Name Games: A Volatile Crisis In Macedonia

SALONIKA, Greece -- Ethnic hatreds and territorial rivalries are once more casting shadows over this prosperous Greek port, the largest in the northern Aegean. The wars that have ravaged the former Yugoslavia for 18 months are moving south.

If the worst happens, the crisis will assume dimensions far more threatening than the conflicts in Croatia and Bosnia-Herzegovina. Terrible though these wars have been, they are nonetheless confined within the old Yugoslav borders. This time, the fighting is poised to suck in Greece, Albania, Bulgaria and Turkey, not to mention Serbia and the former Yugoslav republic of Macedonia. Both Greece and Turkey are NATO members, meaning that the Western alliance would be automatically involved. and Russia could hardly be indifferent to so dangerous a conflict next to its borders.

The immediate source of tension seems trivial: What name should former Yugoslav Macedonia adopt to win diplomatic recognition?

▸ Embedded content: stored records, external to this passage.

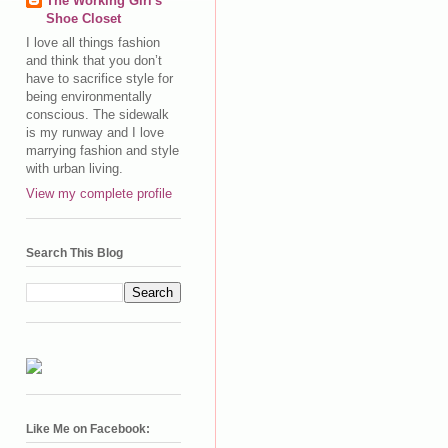
The Working Girl's
Shoe Closet
I love all things fashion
and think that you don’t
have to sacrifice style for
being environmentally
conscious. The sidewalk
is my runway and I love
marrying fashion and style
with urban living.
View my complete profile
Search This Blog
Like Me on Facebook: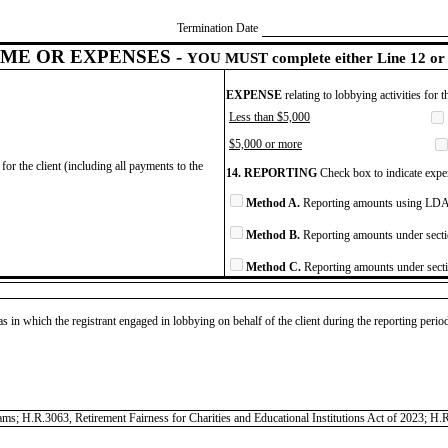
Termination Date
ME OR EXPENSES -
YOU MUST complete either Line 12 or 
EXPENSE
relating to lobbying activities for 
Less than $5,000
$5,000 or more
for the client (including all payments to the
14. REPORTING
Check box to indicate expen
Method A.
Reporting amounts using LDA 
Method B.
Reporting amounts under secti
Method C.
Reporting amounts under secti
as in which the registrant engaged in lobbying on behalf of the client during the reporting peri
grams; H.R.3063, Retirement Fairness for Charities and Educational Institutions Act of 2023; H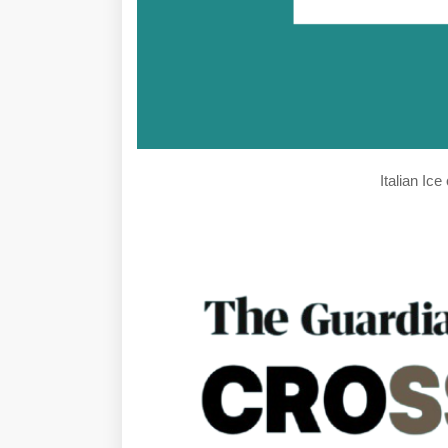
Italian Ic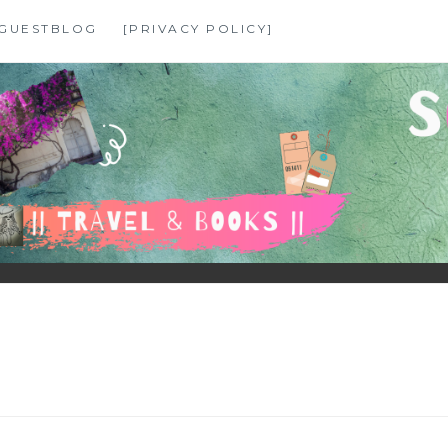
GUESTBLOG
[PRIVACY POLICY]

Its Slav leaders naturally want to stick with Macedonia, which they have used since 1944. But Greece argues that the name has been exclusively Greek for 2, 700 years, and that its use by another state implies a claim on the northern Greek region of Macedonia, of which Salonika is the capital.

Salonika has seen it all before: in 597, when the Slavs and Avars attacked the port; in the 15th century, when the Turks conquered it; in 1912, when the Greek army captured it, and in 1943, when the Nazis deported 50, 000 Sephardic Jews, or one in five of Salonika's people, to Auschwitz.

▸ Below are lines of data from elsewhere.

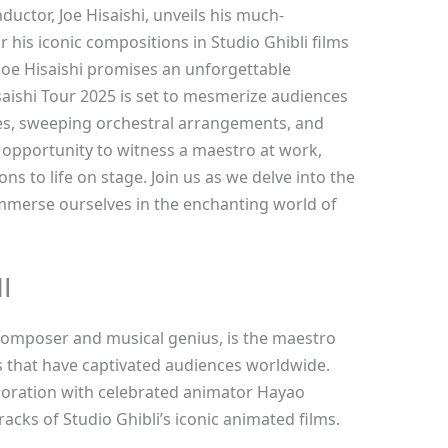
ctor, Joe Hisaishi, unveils his much-
 his iconic compositions in Studio Ghibli films
Joe Hisaishi promises an unforgettable
isaishi Tour 2025 is set to mesmerize audiences
s, sweeping orchestral arrangements, and
 opportunity to witness a maestro at work,
ns to life on stage. Join us as we delve into the
immerse ourselves in the enchanting world of
I
composer and musical genius, is the maestro
that have captivated audiences worldwide.
aboration with celebrated animator Hayao
cks of Studio Ghibli’s iconic animated films.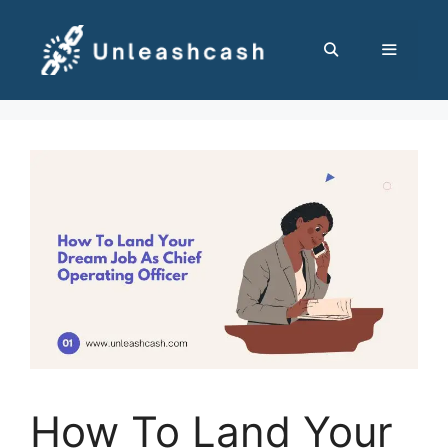
Skip
to
content
MENU
How To Land Your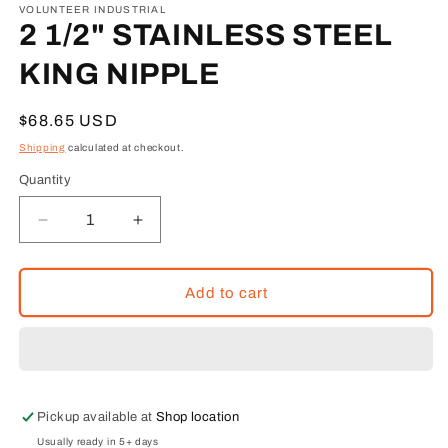
1
VOLUNTEER INDUSTRIAL
in
2 1/2" STAINLESS STEEL
modal
KING NIPPLE
Regular
$68.65 USD
price
Shipping
calculated at checkout.
Quantity
Decrease
Increase
quantity
quantity
for
for
2
2
Add to cart
1/2&quot;
1/2&quot;
STAINLESS
STAINLESS
STEEL
STEEL
KING
KING
NIPPLE
NIPPLE
Pickup available at
Shop location
Usually ready in 5+ days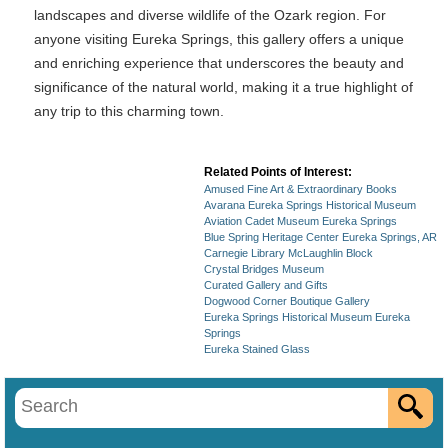
landscapes and diverse wildlife of the Ozark region. For
anyone visiting Eureka Springs, this gallery offers a unique
and enriching experience that underscores the beauty and
significance of the natural world, making it a true highlight of
any trip to this charming town.
Related Points of Interest:
Amused Fine Art & Extraordinary Books
Avarana Eureka Springs Historical Museum
Aviation Cadet Museum Eureka Springs
Blue Spring Heritage Center Eureka Springs, AR
Carnegie Library McLaughlin Block
Crystal Bridges Museum
Curated Gallery and Gifts
Dogwood Corner Boutique Gallery
Eureka Springs Historical Museum Eureka
Springs
Eureka Stained Glass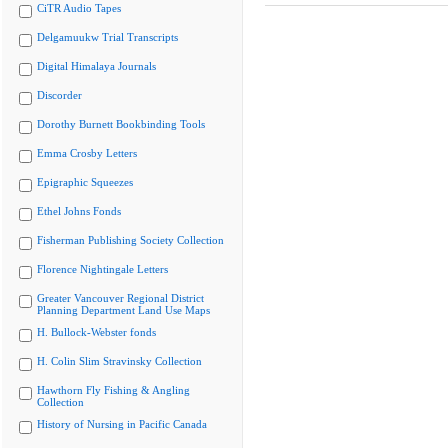
CiTR Audio Tapes
Delgamuukw Trial Transcripts
Digital Himalaya Journals
Discorder
Dorothy Burnett Bookbinding Tools
Emma Crosby Letters
Epigraphic Squeezes
Ethel Johns Fonds
Fisherman Publishing Society Collection
Florence Nightingale Letters
Greater Vancouver Regional District
Planning Department Land Use Maps
H. Bullock-Webster fonds
H. Colin Slim Stravinsky Collection
Hawthorn Fly Fishing & Angling
Collection
History of Nursing in Pacific Canada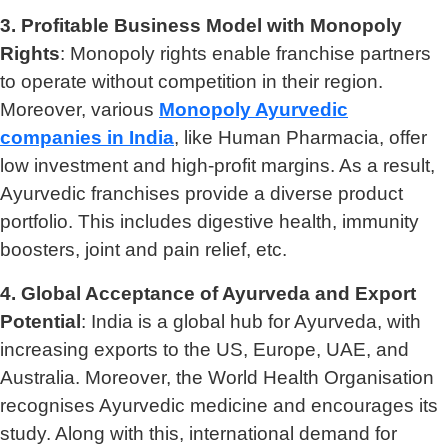
3. Profitable Business Model with Monopoly
Rights
: Monopoly rights enable franchise partners
to operate without competition in their region.
Moreover, various
Monopoly Ayurvedic
companies in India
, like Human Pharmacia, offer
low investment and high-profit margins. As a result,
Ayurvedic franchises provide a diverse product
portfolio. This includes digestive health, immunity
boosters, joint and pain relief, etc.
4. Global Acceptance of Ayurveda and Export
Potential
: India is a global hub for Ayurveda, with
increasing exports to the US, Europe, UAE, and
Australia. Moreover, the World Health Organisation
recognises Ayurvedic medicine and encourages its
study. Along with this, international demand for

Outraged Greeks point to maps published in Yugoslav Macedonia that refer to Salonika by its Slavic name, Solun, implying that a Greater Macedonian state should be created at Greece's expense. In Bulgaria, nationalists proclaim that Slav Macedonians are really Bulgarians and that Bulgaria should annex the territory as it did, briefly, in 1878. In Serbia, there are calls for Macedonia to be ruled from Belgrade, as it was between the two world wars.

Meanwhile, a tiny, poor, landlocked republic is lurching from crisis to crisis. Its economy is crippled by a Greek blockade and the indirect impact of anti-Serbian sanctions. Its government is in turmoil because of the failure to win international recognition, and because of tensions with the republic's ethnic Albanian minority.

Last weekend's European Community summit in Edinburgh did little to address these matters. It may prove a costly mistake. For the longer the Macedonian deadlock goes on, the more tragic the outcome is likely to be.

Tony Barber, who takes over this column from Peter Gumbel, is the East European editor of the Independent.